10. Automatic quote escape method detection including no-escape

You do not have to state whether quotes have been doubled or escaped. The large sample (see point 3 above) is used to automatically detect this. If the large sample cannot determine this and an escaped quote occurs outside the sample, then by then the number of columns is known for sure (from the large sample) and if that determines which escape was used unambiguously, then that determines it. This saves the user from experiencing a failed load and then needing to rerun with the correct manual control arguments at best, or having to edit the file by hand at worst. This can be especially time consuming and frustrating if the quoted field occurs near the end of a large file which takes time to load, or in a file at the end of a list of files which takes time to load.

If fields have been quoted because the source system realized that the separator or newline is present within the field but any quotes present as well were not escaped at all, then fread is able to cope with this. From v1.10.6, provided the whole file is readable with the same rule and the same number of columns unambiguously.

If fields were not quoted because no separators or newlines are present in the field but a quote is present in the field at the beginning, then fread is able to realize this is not really a quoted field. From v1.10.6, provided the whole file is readable with the same rule and the same number of columns unambiguously.

The principle deployed is the presumption that the file is complete and correct according to some rule. Computers are computers and they simply don't insert quotes or escapes willy nilly. fread aims to mimic what we humans do when eyeballing the file: we look at a sample and look at the pattern.
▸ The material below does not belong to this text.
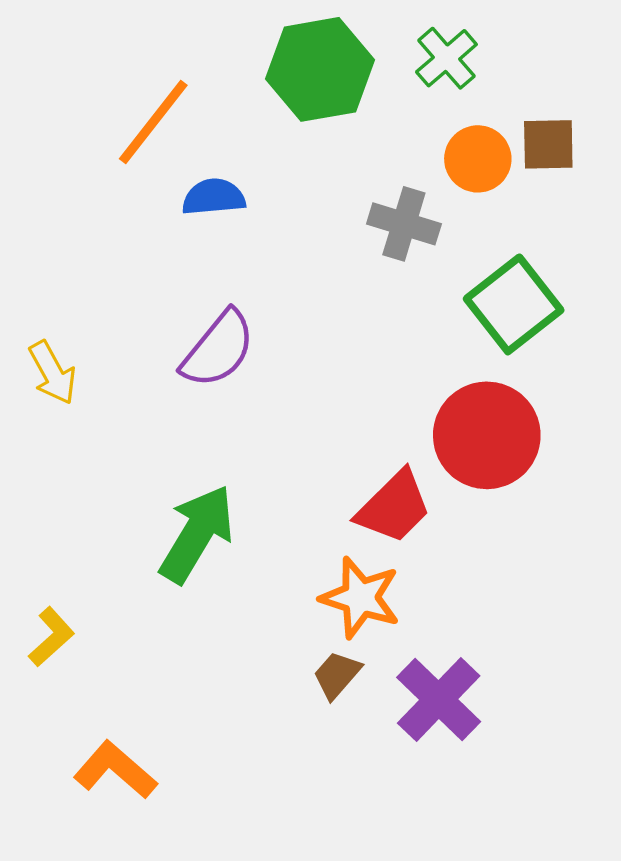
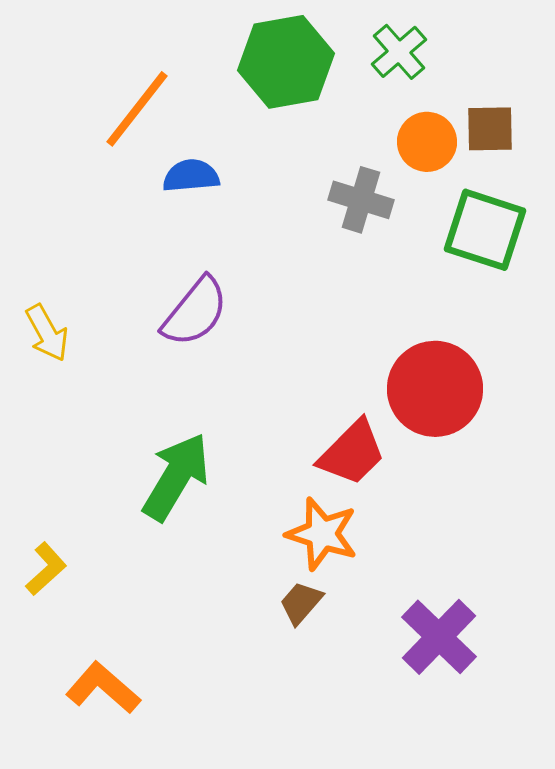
green square: (514, 304) -> (485, 230), moved, turned -34
purple cross: (439, 699) -> (439, 637), moved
Almost all input files we have seen that are not RFC4180 compliant, are actually unambiguously readable.

This ability does not apply when fill=TRUE. When fill=TRUE, the file must be RFC4180 compliant (in particular with regard to quotes and escapes) other than each row does not have to contain the same number of columns (since that's the point of fill=TRUE). It is the fact that every row has the same number of columns that allows fread to disambiguate non-RFC4180 files when fill=FALSE; the most common and default usage of fread.